The spelling reform of 1996 led to a public debate. Some state parliaments (Bundesländer) would not accept it (North Rhine Westphalia and Bavaria). The highest court made a short issue of it, claiming that the states had to decide for themselves. A major yet incomplete revision was installed in 2006, just in time for the new school year of 2006. In 2007, some venerable spellings will be finally invalidated. The real question is whether a language is part of the culture which must be preserved or a means of communicating information which has to allow for growth. (The reformers seemed to be unimpressed by the fact that a considerable part of that culture - namely the entire German literature of the 20th century - is in the old spelling.) But the German language has no monopoly on this fundamental dilemma.

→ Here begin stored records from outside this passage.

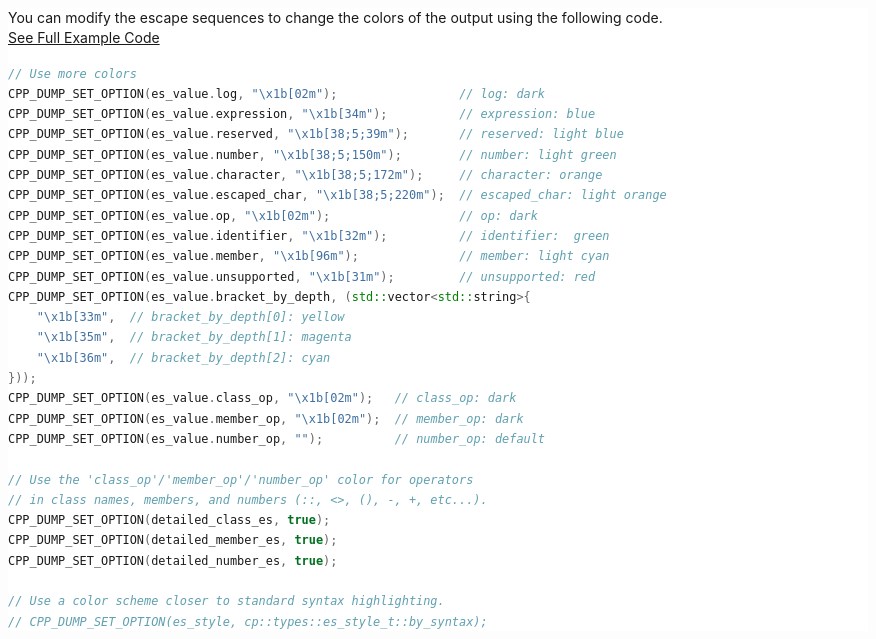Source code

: You can modify the escape sequences to change the colors of the output using the following code.  
[See Full Example Code](./readme/customizable-colors.cpp)

```cpp
// Use more colors
CPP_DUMP_SET_OPTION(es_value.log, "\x1b[02m");                 // log: dark
CPP_DUMP_SET_OPTION(es_value.expression, "\x1b[34m");          // expression: blue
CPP_DUMP_SET_OPTION(es_value.reserved, "\x1b[38;5;39m");       // reserved: light blue
CPP_DUMP_SET_OPTION(es_value.number, "\x1b[38;5;150m");        // number: light green
CPP_DUMP_SET_OPTION(es_value.character, "\x1b[38;5;172m");     // character: orange
CPP_DUMP_SET_OPTION(es_value.escaped_char, "\x1b[38;5;220m");  // escaped_char: light orange
CPP_DUMP_SET_OPTION(es_value.op, "\x1b[02m");                  // op: dark
CPP_DUMP_SET_OPTION(es_value.identifier, "\x1b[32m");          // identifier:  green
CPP_DUMP_SET_OPTION(es_value.member, "\x1b[96m");              // member: light cyan
CPP_DUMP_SET_OPTION(es_value.unsupported, "\x1b[31m");         // unsupported: red
CPP_DUMP_SET_OPTION(es_value.bracket_by_depth, (std::vector<std::string>{
    "\x1b[33m",  // bracket_by_depth[0]: yellow
    "\x1b[35m",  // bracket_by_depth[1]: magenta
    "\x1b[36m",  // bracket_by_depth[2]: cyan
}));
CPP_DUMP_SET_OPTION(es_value.class_op, "\x1b[02m");   // class_op: dark
CPP_DUMP_SET_OPTION(es_value.member_op, "\x1b[02m");  // member_op: dark
CPP_DUMP_SET_OPTION(es_value.number_op, "");          // number_op: default

// Use the 'class_op'/'member_op'/'number_op' color for operators
// in class names, members, and numbers (::, <>, (), -, +, etc...).
CPP_DUMP_SET_OPTION(detailed_class_es, true);
CPP_DUMP_SET_OPTION(detailed_member_es, true);
CPP_DUMP_SET_OPTION(detailed_number_es, true);

// Use a color scheme closer to standard syntax highlighting.
// CPP_DUMP_SET_OPTION(es_style, cp::types::es_style_t::by_syntax);
```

Classification of the German language
German is a member of the Germanic family of languages, western branch, which is also part of the Indo-European language family.
Official status
Standard German language is the only official one in Liechtenstein and Austria; it shares official status in Germany along with Danish, Frisian and Sorbian as minority languages, Switzerland along with French, Italian and Romansh, Belgium along with Dutch and French and, finally, Luxembourg along with French and Luxembourgish. German is used as a local official language in German-speaking regions of Denmark, Italy, and Poland. The German language is one of the 23 official languages of the European Union.

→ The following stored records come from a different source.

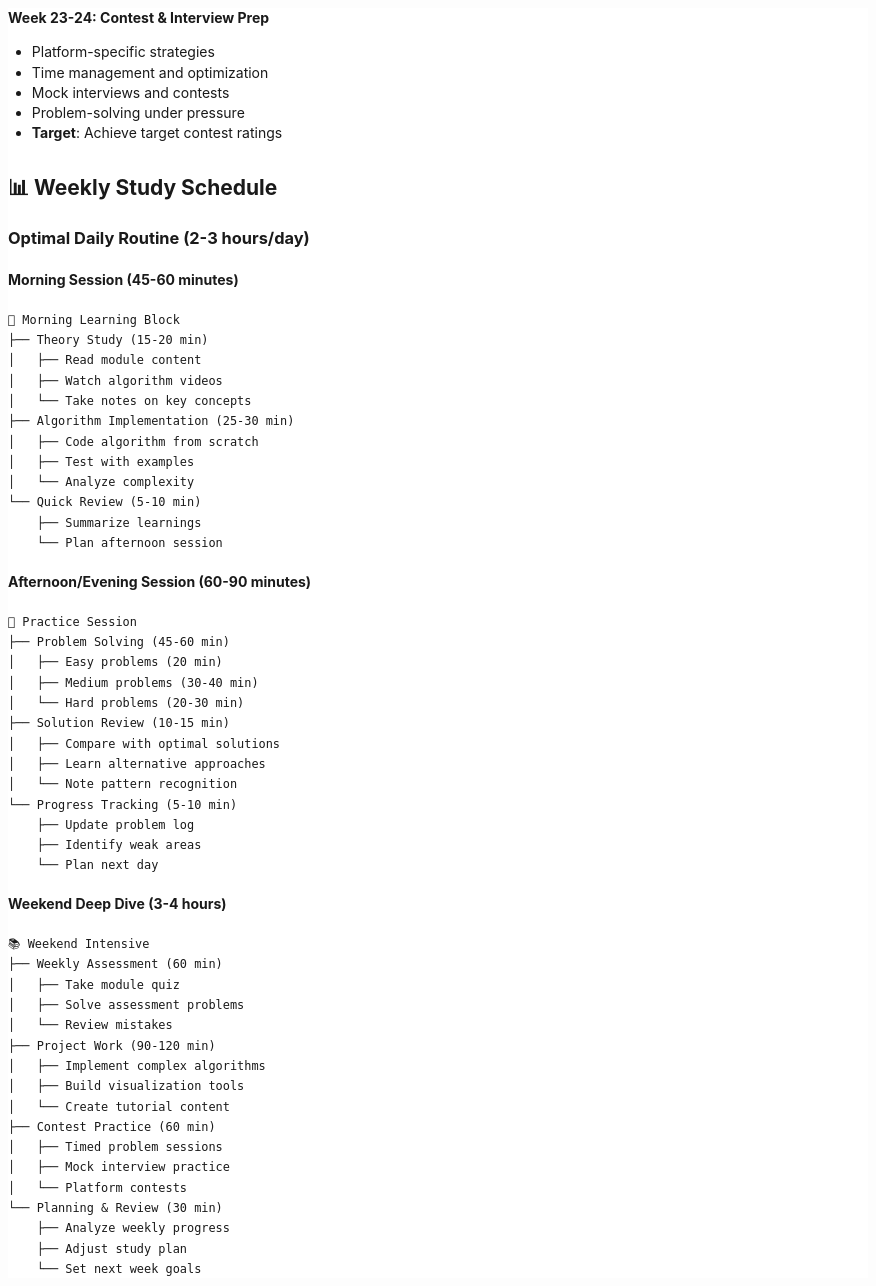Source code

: **Week 23-24: Contest & Interview Prep**
- Platform-specific strategies
- Time management and optimization
- Mock interviews and contests
- Problem-solving under pressure
- **Target**: Achieve target contest ratings

## 📊 Weekly Study Schedule

### Optimal Daily Routine (2-3 hours/day)

#### Morning Session (45-60 minutes)
```
🌅 Morning Learning Block
├── Theory Study (15-20 min)
│   ├── Read module content
│   ├── Watch algorithm videos
│   └── Take notes on key concepts
├── Algorithm Implementation (25-30 min)
│   ├── Code algorithm from scratch
│   ├── Test with examples
│   └── Analyze complexity
└── Quick Review (5-10 min)
    ├── Summarize learnings
    └── Plan afternoon session
```

#### Afternoon/Evening Session (60-90 minutes)
```
🌆 Practice Session
├── Problem Solving (45-60 min)
│   ├── Easy problems (20 min)
│   ├── Medium problems (30-40 min)
│   └── Hard problems (20-30 min)
├── Solution Review (10-15 min)
│   ├── Compare with optimal solutions
│   ├── Learn alternative approaches
│   └── Note pattern recognition
└── Progress Tracking (5-10 min)
    ├── Update problem log
    ├── Identify weak areas
    └── Plan next day
```

#### Weekend Deep Dive (3-4 hours)
```
📚 Weekend Intensive
├── Weekly Assessment (60 min)
│   ├── Take module quiz
│   ├── Solve assessment problems
│   └── Review mistakes
├── Project Work (90-120 min)
│   ├── Implement complex algorithms
│   ├── Build visualization tools
│   └── Create tutorial content
├── Contest Practice (60 min)
│   ├── Timed problem sessions
│   ├── Mock interview practice
│   └── Platform contests
└── Planning & Review (30 min)
    ├── Analyze weekly progress
    ├── Adjust study plan
    └── Set next week goals
```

Decline of the German language
According to varios German academics, not necessarily from an entirely negative perspective, German is a language in decline in its native country because of the increasing use of English in Germany's higher education system, as well as in business and in popular culture. For example, in 2005, Ursula Kimpel, of the University of Tübingen, said “German universities are offering more courses in English because of the large number of students coming from abroad. German is unfortunately a language in decline. We need and want our professors to be able to teach effectively in English.”